### Required action
In the listing below, a line holding "kunnen pijn in" and a line holding "calendario que se" mark the range. Retype both exactly, with all lines between them.

### Records for this task

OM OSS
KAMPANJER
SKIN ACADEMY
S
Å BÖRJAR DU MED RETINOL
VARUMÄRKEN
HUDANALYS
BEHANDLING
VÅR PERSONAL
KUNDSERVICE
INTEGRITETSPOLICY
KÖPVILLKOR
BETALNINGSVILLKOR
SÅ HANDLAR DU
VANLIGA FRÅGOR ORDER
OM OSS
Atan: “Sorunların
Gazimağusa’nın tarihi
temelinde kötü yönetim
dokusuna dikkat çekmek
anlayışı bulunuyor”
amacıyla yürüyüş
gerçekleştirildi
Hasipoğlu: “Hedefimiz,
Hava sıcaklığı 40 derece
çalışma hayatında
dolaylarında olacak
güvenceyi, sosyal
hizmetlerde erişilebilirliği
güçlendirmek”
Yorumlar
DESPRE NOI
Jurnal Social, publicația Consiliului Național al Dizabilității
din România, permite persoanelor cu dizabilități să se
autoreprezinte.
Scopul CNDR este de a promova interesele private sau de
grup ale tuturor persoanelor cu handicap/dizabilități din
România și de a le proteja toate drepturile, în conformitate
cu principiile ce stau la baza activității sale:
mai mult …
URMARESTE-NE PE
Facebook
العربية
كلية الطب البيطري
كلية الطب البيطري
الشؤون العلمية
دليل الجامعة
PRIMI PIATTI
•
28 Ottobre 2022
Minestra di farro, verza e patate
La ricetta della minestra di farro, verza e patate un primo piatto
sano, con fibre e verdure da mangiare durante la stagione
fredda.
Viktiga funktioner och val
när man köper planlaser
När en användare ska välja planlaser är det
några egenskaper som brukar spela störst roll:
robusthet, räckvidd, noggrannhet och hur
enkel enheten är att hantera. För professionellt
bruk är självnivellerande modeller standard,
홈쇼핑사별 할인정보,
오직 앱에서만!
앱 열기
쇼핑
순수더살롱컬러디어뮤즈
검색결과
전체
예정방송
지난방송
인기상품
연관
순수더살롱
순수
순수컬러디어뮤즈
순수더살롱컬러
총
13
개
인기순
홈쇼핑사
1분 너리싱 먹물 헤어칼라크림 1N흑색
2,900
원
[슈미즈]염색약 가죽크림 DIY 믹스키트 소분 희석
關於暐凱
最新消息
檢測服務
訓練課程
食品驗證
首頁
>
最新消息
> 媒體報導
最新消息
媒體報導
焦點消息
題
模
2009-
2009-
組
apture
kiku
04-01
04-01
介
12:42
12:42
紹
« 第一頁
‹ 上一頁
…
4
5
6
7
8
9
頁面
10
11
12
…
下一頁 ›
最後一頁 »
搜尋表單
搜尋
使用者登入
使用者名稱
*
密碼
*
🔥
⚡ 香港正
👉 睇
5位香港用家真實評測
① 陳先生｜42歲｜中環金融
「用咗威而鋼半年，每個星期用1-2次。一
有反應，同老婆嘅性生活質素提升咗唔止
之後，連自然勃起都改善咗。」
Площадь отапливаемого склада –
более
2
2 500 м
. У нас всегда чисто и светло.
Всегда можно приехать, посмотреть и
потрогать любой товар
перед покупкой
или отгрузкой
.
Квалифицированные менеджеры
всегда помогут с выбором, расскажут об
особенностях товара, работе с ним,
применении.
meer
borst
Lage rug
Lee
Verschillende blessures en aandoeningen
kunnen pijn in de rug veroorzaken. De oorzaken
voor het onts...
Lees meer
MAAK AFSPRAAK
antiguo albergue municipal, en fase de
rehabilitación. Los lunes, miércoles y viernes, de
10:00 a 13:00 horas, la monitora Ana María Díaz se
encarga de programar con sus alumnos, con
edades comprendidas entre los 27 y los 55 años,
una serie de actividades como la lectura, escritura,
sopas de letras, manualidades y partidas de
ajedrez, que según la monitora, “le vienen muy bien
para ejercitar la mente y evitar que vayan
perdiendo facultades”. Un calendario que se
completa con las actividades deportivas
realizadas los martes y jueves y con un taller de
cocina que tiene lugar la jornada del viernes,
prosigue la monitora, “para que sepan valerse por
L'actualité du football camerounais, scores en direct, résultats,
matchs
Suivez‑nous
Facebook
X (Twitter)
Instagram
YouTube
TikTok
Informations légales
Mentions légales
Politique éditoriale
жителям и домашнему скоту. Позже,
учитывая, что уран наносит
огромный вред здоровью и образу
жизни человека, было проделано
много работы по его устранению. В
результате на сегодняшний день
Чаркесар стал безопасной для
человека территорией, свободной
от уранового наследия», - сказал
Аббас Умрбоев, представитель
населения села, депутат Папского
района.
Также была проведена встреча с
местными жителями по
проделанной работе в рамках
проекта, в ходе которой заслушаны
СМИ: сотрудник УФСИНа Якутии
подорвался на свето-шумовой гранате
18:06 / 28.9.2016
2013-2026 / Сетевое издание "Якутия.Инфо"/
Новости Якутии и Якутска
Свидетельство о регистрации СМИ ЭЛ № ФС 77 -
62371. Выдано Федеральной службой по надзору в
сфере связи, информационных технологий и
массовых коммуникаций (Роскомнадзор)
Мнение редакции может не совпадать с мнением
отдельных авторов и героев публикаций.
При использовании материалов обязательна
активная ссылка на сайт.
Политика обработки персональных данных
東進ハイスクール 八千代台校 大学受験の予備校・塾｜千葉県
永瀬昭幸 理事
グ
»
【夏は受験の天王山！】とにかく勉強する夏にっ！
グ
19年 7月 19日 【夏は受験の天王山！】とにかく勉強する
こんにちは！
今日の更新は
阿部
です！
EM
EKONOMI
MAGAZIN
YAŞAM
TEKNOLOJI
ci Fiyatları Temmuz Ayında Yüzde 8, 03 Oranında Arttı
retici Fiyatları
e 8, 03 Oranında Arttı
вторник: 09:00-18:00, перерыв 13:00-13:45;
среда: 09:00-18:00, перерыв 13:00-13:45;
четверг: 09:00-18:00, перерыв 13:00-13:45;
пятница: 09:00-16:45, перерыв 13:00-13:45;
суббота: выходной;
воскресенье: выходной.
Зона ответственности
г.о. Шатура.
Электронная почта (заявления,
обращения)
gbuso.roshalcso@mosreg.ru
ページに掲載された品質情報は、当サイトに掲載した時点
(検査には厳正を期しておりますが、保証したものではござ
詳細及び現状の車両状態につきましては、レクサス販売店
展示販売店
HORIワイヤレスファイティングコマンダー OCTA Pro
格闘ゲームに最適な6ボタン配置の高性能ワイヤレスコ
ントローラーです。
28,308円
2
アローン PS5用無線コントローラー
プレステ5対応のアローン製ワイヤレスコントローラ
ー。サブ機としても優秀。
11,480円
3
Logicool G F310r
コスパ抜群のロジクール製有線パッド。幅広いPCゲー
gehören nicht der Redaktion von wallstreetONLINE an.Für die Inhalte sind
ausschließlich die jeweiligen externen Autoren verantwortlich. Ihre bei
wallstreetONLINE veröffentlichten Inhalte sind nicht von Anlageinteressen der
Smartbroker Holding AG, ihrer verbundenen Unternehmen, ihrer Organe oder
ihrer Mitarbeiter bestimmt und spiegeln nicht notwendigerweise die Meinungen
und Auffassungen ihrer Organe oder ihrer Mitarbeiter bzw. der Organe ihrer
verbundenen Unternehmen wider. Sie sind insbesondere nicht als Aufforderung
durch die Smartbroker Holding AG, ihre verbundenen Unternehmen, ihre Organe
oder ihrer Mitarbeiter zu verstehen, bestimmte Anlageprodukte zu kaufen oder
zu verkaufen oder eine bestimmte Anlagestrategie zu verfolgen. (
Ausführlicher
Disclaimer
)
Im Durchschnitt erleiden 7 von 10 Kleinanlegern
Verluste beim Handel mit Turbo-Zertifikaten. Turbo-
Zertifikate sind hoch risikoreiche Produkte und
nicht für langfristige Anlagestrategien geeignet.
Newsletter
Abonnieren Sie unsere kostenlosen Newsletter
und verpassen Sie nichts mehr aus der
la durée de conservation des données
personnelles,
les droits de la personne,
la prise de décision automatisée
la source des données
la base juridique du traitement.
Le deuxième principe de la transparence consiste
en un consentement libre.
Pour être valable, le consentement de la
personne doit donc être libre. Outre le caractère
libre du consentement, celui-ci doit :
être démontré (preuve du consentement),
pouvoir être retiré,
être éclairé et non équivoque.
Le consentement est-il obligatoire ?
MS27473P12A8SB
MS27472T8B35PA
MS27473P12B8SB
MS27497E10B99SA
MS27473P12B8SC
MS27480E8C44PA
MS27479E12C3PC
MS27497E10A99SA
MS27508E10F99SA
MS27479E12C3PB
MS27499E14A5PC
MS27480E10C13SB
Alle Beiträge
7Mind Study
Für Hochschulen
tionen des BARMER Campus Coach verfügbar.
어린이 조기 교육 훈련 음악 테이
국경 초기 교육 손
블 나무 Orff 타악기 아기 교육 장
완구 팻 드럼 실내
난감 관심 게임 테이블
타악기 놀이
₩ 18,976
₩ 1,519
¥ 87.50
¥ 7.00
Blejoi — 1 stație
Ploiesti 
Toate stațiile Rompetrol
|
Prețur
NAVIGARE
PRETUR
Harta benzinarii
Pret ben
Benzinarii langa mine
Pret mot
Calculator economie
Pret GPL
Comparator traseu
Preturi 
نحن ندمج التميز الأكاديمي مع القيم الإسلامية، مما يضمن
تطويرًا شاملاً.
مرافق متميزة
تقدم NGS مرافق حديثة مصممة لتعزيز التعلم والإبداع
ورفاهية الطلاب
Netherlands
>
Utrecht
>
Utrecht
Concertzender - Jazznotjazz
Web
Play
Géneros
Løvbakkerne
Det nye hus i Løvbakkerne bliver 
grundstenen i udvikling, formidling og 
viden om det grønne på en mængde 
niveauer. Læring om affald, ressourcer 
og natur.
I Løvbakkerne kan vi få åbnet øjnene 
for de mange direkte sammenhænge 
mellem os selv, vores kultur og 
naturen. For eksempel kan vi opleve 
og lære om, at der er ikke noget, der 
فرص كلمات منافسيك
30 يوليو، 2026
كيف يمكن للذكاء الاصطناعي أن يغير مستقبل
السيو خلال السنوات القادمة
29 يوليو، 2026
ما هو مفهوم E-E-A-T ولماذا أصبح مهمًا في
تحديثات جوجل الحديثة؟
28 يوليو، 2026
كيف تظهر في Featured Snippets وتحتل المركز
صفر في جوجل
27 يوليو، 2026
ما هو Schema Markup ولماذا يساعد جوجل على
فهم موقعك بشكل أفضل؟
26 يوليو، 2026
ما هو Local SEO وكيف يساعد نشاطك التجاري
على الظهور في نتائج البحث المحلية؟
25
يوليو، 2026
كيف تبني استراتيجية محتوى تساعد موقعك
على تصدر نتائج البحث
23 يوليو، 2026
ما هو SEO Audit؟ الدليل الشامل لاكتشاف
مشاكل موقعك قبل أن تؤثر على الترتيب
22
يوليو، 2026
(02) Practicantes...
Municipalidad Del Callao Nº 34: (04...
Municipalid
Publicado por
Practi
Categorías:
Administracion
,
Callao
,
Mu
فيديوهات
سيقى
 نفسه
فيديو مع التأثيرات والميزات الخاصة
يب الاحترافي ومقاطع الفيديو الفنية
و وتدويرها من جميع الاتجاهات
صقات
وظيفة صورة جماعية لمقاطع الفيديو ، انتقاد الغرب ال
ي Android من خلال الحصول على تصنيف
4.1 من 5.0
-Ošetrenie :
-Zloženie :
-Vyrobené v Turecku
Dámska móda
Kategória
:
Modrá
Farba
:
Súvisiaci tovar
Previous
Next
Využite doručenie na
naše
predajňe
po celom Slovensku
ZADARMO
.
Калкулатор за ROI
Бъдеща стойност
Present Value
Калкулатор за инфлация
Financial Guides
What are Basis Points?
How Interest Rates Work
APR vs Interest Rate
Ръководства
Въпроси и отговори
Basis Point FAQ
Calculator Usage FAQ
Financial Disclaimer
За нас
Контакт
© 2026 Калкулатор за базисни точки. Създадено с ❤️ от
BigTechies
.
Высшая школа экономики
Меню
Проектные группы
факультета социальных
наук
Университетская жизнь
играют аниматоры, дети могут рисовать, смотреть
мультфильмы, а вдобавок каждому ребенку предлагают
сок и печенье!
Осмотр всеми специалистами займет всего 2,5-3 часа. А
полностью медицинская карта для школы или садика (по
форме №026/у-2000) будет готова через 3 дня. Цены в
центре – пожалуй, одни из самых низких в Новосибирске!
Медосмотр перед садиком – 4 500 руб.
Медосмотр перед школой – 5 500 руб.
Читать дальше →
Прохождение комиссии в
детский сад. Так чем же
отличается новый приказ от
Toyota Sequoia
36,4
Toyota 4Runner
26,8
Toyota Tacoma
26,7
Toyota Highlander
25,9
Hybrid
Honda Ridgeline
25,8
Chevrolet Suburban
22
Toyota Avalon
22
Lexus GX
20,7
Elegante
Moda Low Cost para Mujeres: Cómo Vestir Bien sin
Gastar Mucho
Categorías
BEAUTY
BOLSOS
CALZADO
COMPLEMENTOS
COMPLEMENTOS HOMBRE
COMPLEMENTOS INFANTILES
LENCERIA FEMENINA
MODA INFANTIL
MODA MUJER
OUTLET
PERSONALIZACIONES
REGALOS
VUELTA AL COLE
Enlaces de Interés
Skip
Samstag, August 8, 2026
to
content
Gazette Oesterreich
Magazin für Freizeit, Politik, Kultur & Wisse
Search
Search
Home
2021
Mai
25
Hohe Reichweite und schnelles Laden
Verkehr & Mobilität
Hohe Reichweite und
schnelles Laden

### Answer to this task
kunnen pijn in de rug veroorzaken. De oorzaken
voor het onts...
Lees meer
MAAK AFSPRAAK
antiguo albergue municipal, en fase de
rehabilitación. Los lunes, miércoles y viernes, de
10:00 a 13:00 horas, la monitora Ana María Díaz se
encarga de programar con sus alumnos, con
edades comprendidas entre los 27 y los 55 años,
una serie de actividades como la lectura, escritura,
sopas de letras, manualidades y partidas de
ajedrez, que según la monitora, “le vienen muy bien
para ejercitar la mente y evitar que vayan
perdiendo facultades”. Un calendario que se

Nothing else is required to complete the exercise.